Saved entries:

++++++++++++++++++++

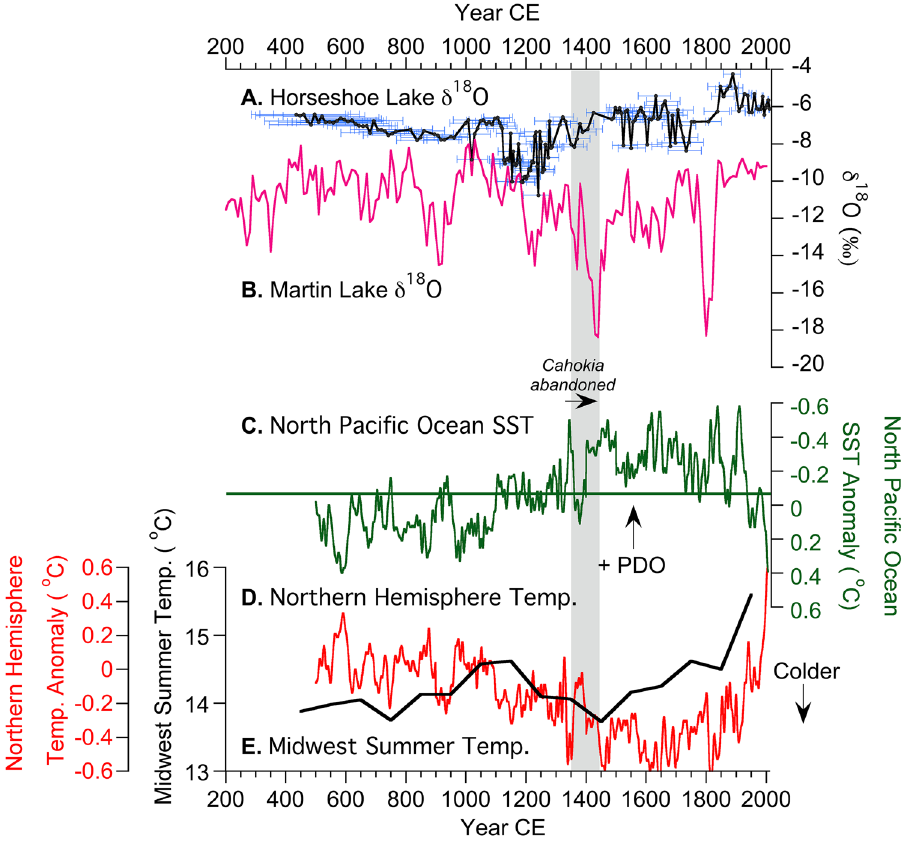
Figure 2. Proxy records for the last 1600 years. ( A ) Horseshoe Lake calcite δ 18 O data with 95% confidence intervals (this study). ( B ) Martin Lake calcite δ 18 O data 13 . ( C ) North Pacific Ocean sea surface temperature (SST) reconstruction. Negative SST anomalies indicate positive Pacific Decadal Oscillation (PDO) conditions 15 . ( D ) Northern hemisphere temperature anomalies 15 compared against the ( E ) pollen-based Midwest summer temperature reconstruction from Viau, et al. 28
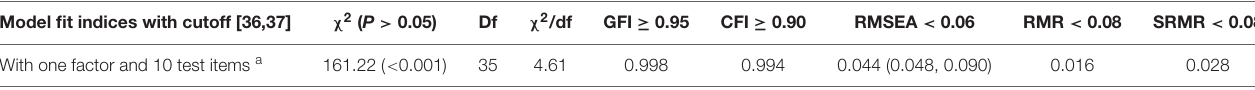
TABLE 3 | Fit statistics for the one-factor model of the Chinese version of the Family Communication Scale in the community-based sample ( N = 1,983). Model fit indices with cutoff [36,37] χ 2 ( P > 0.05) Df χ 2 /df GFI ≥ 0.95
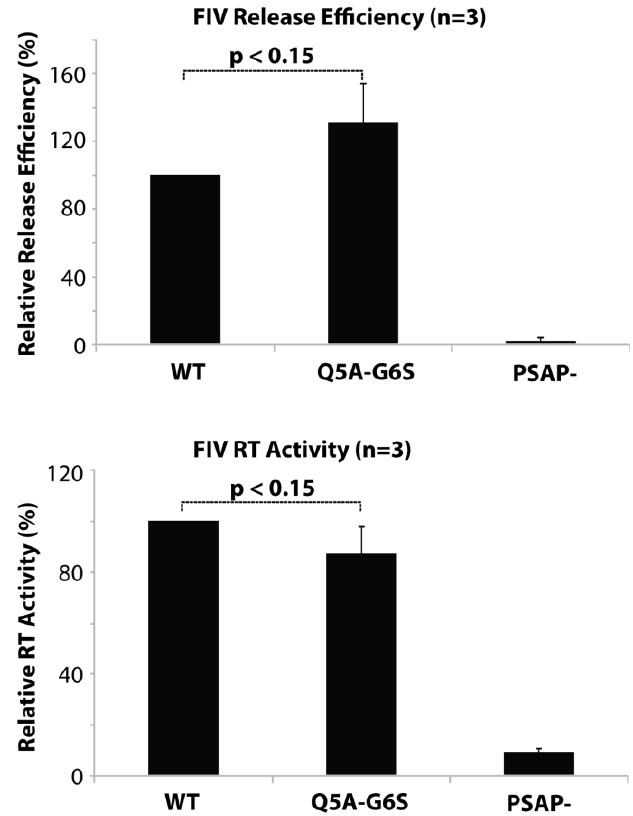
Figure 1. Mutation of the feline immunodeficiency virus (FIV) Gag myristylation signal does not significantly affect virus assembly or release from transfected 293T cells.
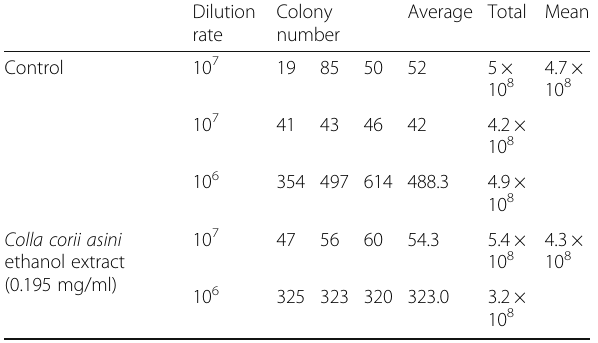
Table 3 Determined the maximum concentration of Colla corii asini ethanol extract (no effect on bacterial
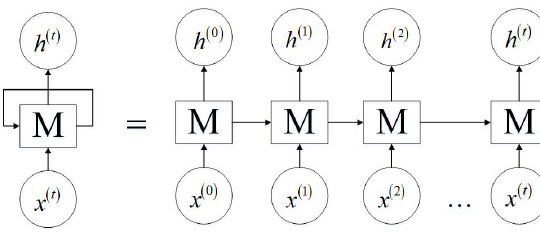
Figure 1. Recurrent neural network (RNN) expansion structure.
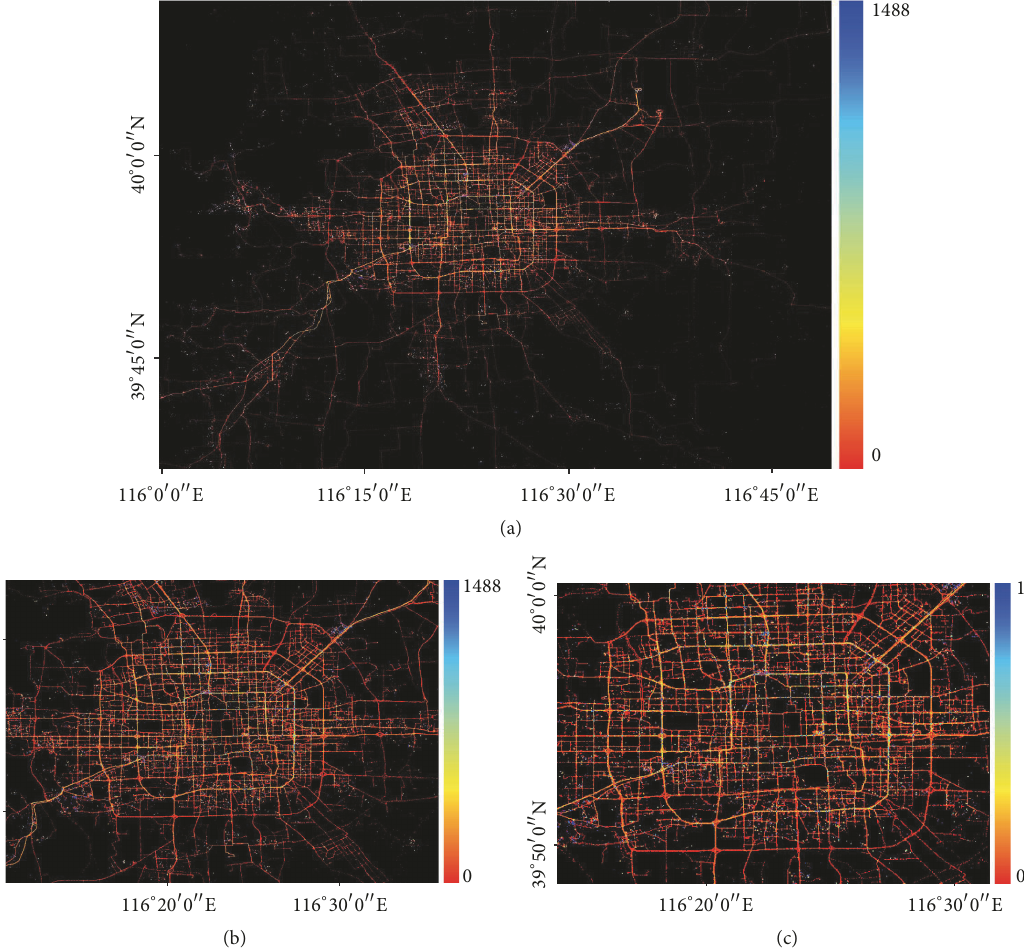
Figure 1: Distribution of the GPS points (1,232,048 records) generated by 12,000 taxicabs in Beijing at 00:14:35 AM-01:14:34 AM on 1 November 2012, where the color denotes the density of the points. (a) Data overview in Beijing. (b) Within the 5th Ring Road and (c) the 4th Ring Road of Beijing. Figure reproduced from Xia et al. (2016) [13]. Copyright ©2016 IEEE, with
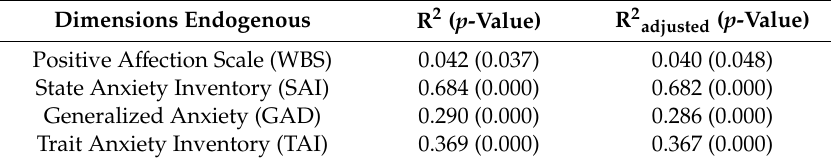
Table 11. R 2 and R 2 adjustment coe ffi cient, adjusted for the PANAS-GAD-7-IDATE model. Dimensions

++++++++++++++++++++

GOAL OF THE EXERCISE: Give each record above back word for word, but carry over none of the pictures.

THE COMPLETED TASK:
Figure 2. Proxy records for the last 1600 years. ( A ) Horseshoe Lake calcite δ 18 O data with 95% confidence intervals (this study). ( B ) Martin Lake calcite δ 18 O data 13 . ( C ) North Pacific Ocean sea surface temperature (SST) reconstruction. Negative SST anomalies indicate positive Pacific Decadal Oscillation (PDO) conditions 15 . ( D ) Northern hemisphere temperature anomalies 15 compared against the ( E ) pollen-based Midwest summer temperature reconstruction from Viau, et al. 28
TABLE 3 | Fit statistics for the one-factor model of the Chinese version of the Family Communication Scale in the community-based sample ( N = 1,983). Model fit indices with cutoff [36,37] χ 2 ( P > 0.05) Df χ 2 /df GFI ≥ 0.95
Figure 1. Mutation of the feline immunodeficiency virus (FIV) Gag myristylation signal does not significantly affect virus assembly or release from transfected 293T cells.
Table 3 Determined the maximum concentration of Colla corii asini ethanol extract (no effect on bacterial
Figure 1. Recurrent neural network (RNN) expansion structure.
Figure 1: Distribution of the GPS points (1,232,048 records) generated by 12,000 taxicabs in Beijing at 00:14:35 AM-01:14:34 AM on 1 November 2012, where the color denotes the density of the points. (a) Data overview in Beijing. (b) Within the 5th Ring Road and (c) the 4th Ring Road of Beijing. Figure reproduced from Xia et al. (2016) [13]. Copyright ©2016 IEEE, with
Table 11. R 2 and R 2 adjustment coe ffi cient, adjusted for the PANAS-GAD-7-IDATE model. Dimensions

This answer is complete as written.